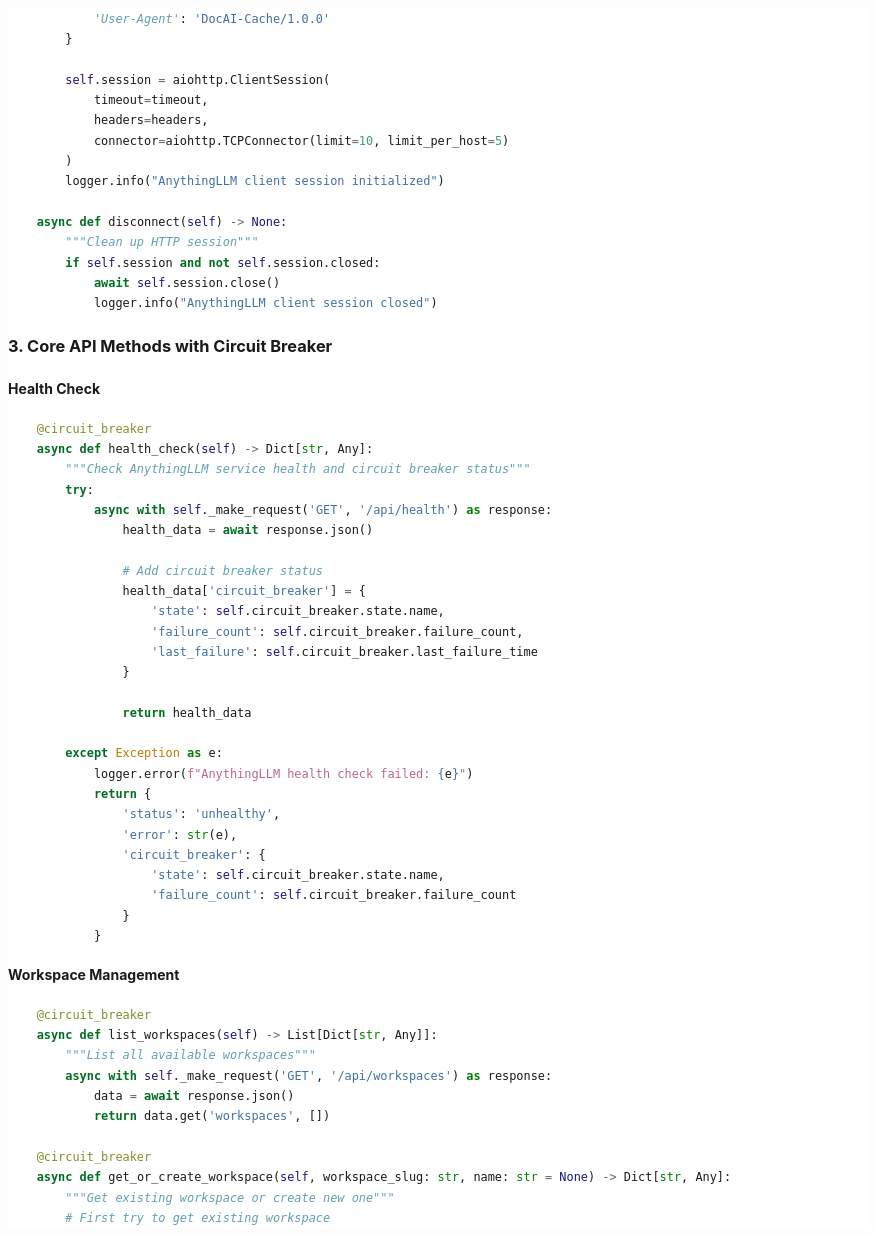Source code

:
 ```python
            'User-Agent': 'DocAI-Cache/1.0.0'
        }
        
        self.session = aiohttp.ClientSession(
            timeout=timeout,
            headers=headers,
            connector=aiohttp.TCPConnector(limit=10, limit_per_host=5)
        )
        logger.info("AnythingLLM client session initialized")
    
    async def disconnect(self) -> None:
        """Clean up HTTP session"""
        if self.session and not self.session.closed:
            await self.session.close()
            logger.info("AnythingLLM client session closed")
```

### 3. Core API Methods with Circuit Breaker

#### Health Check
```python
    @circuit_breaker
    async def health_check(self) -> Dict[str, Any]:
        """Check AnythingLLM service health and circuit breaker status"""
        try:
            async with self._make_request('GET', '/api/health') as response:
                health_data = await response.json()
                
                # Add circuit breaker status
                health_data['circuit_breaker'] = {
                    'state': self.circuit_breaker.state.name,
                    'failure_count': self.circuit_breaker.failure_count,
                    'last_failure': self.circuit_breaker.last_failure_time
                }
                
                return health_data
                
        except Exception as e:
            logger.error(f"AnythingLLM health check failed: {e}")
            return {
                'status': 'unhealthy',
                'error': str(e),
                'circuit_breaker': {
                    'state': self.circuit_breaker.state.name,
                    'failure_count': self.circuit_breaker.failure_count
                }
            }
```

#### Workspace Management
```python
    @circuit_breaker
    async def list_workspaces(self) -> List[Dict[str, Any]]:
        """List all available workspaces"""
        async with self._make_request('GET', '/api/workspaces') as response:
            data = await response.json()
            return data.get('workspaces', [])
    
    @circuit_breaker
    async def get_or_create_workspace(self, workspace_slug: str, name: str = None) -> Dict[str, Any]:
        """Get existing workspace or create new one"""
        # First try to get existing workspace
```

- - -

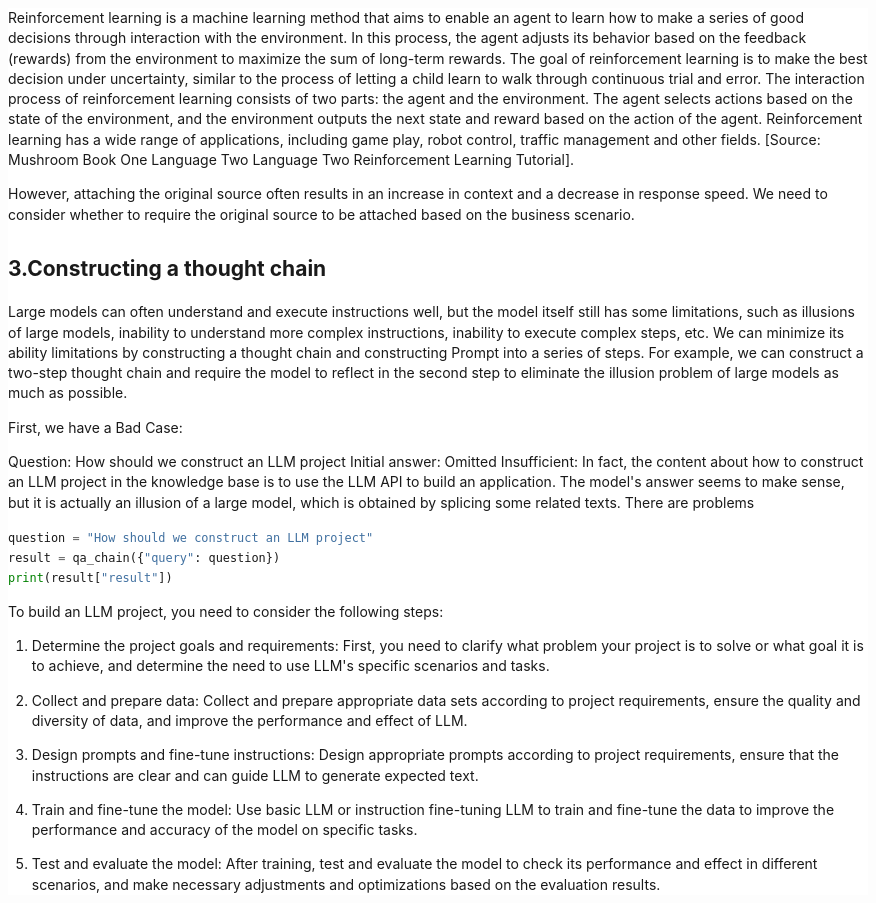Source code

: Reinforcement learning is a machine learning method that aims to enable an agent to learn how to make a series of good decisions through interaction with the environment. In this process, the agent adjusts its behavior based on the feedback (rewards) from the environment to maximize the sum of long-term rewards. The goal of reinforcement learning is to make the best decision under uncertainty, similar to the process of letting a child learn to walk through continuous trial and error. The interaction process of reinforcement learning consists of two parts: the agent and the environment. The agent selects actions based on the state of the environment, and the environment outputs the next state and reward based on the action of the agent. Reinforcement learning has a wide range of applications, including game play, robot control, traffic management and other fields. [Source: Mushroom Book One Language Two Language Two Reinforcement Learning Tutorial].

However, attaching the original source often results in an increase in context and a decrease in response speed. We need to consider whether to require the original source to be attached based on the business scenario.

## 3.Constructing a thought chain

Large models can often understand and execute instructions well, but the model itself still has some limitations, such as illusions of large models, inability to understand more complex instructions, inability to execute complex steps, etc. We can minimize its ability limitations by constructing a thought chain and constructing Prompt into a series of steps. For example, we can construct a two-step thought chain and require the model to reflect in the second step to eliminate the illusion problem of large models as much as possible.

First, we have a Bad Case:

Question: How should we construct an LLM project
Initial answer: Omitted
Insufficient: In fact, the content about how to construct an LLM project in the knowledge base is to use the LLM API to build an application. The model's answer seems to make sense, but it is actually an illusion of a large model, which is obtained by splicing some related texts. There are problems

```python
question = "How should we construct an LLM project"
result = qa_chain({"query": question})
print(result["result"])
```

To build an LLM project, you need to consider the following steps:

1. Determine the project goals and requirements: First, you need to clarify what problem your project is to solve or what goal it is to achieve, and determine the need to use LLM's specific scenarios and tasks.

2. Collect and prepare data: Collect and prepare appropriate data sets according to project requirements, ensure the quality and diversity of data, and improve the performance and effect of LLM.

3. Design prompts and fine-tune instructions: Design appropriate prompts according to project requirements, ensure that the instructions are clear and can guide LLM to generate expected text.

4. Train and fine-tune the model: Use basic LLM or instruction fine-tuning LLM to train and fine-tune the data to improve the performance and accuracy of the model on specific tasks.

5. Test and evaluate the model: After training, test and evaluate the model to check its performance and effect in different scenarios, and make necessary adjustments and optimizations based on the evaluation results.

- - -

_Problem details_:
All lines holding the word "requirements" must be found in the listing and copied.

_Your response_:
1. Determine the project goals and requirements: First, you need to clarify what problem your project is to solve or what goal it is to achieve, and determine the need to use LLM's specific scenarios and tasks.
2. Collect and prepare data: Collect and prepare appropriate data sets according to project requirements, ensure the quality and diversity of data, and improve the performance and effect of LLM.
3. Design prompts and fine-tune instructions: Design appropriate prompts according to project requirements, ensure that the instructions are clear and can guide LLM to generate expected text.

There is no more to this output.